2008年07月01日

<青木幸作のLet's do sports>
オープンウオーター
水泳は四肢が完全でなくても十分にできる

 抵抗を極限まで抑えたという競泳用の〝魔法の水着〟。一度は試着してみたいものです。凡人には窮屈なだけかもしれませんが。
 水着ばかり注目され、代表選手の避抵抗技術が取り上げられてはいませんが、その技術は今や日本は世界一です(だと思います)。室内プールの普及で、効率の良い泳ぎを習得する場に恵まれ、他国の指導者が絶賛する平泳ぎの避抵抗技術は、小学生でもできます。ただ、当然のことながら推力を増大させなければ速くは泳げません。
 推力は大部分、四肢の動きによって作り出されます。大きさ、柔らかさ、技術に体力要素が加わり、進む力となるわけで、どれが欠けても世界では戦えません。
 ところが、今年5月、世界オープンウオーター(遠泳)選手権の女子10キロの部で入賞を果たした南アフリカのナタリー・デュトイト選手には、左足(膝下)がありませんでした。
 デュトイト選手が左足をなくしたのは今から7年前、朝練からの帰りに起きた交通事故によるものでした。進む力を生み出す一部が失われ、五輪出場を期待した周囲は絶望しました。しかし、本人はあきらめず、1日4時間のトレーニングを再開。

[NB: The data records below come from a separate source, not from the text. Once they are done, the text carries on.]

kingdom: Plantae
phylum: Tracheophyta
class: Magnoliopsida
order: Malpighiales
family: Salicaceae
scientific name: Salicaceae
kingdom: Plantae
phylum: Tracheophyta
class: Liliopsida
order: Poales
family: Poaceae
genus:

 水泳は、スピードを望まなければ、四肢の一部が不全になっても十分にできるスポーツ。そして、クロールは距離が長くなればなるほど省エネとして腕中心になる泳ぎ。そういった方の健康運動としても最適です。幸い、北京五輪に「マラソンスイム」としてオープンウオーターが採用され、世界選手権で10位までに入れば無条件で五輪出場できることになりました。
 そのレース、2時間も泳いで、ゴール直前まで30人以上のデッドヒート。ラストスパートは温存していたキックを駆使してスピードアップを図るのがセオリーですが、デュトイト選手はそれに負けず、見事4位に。その敢闘精神に、他の選手も、役員も、心を打たれ泣いていたそうです。本番ではどんな感動があるのでしょう。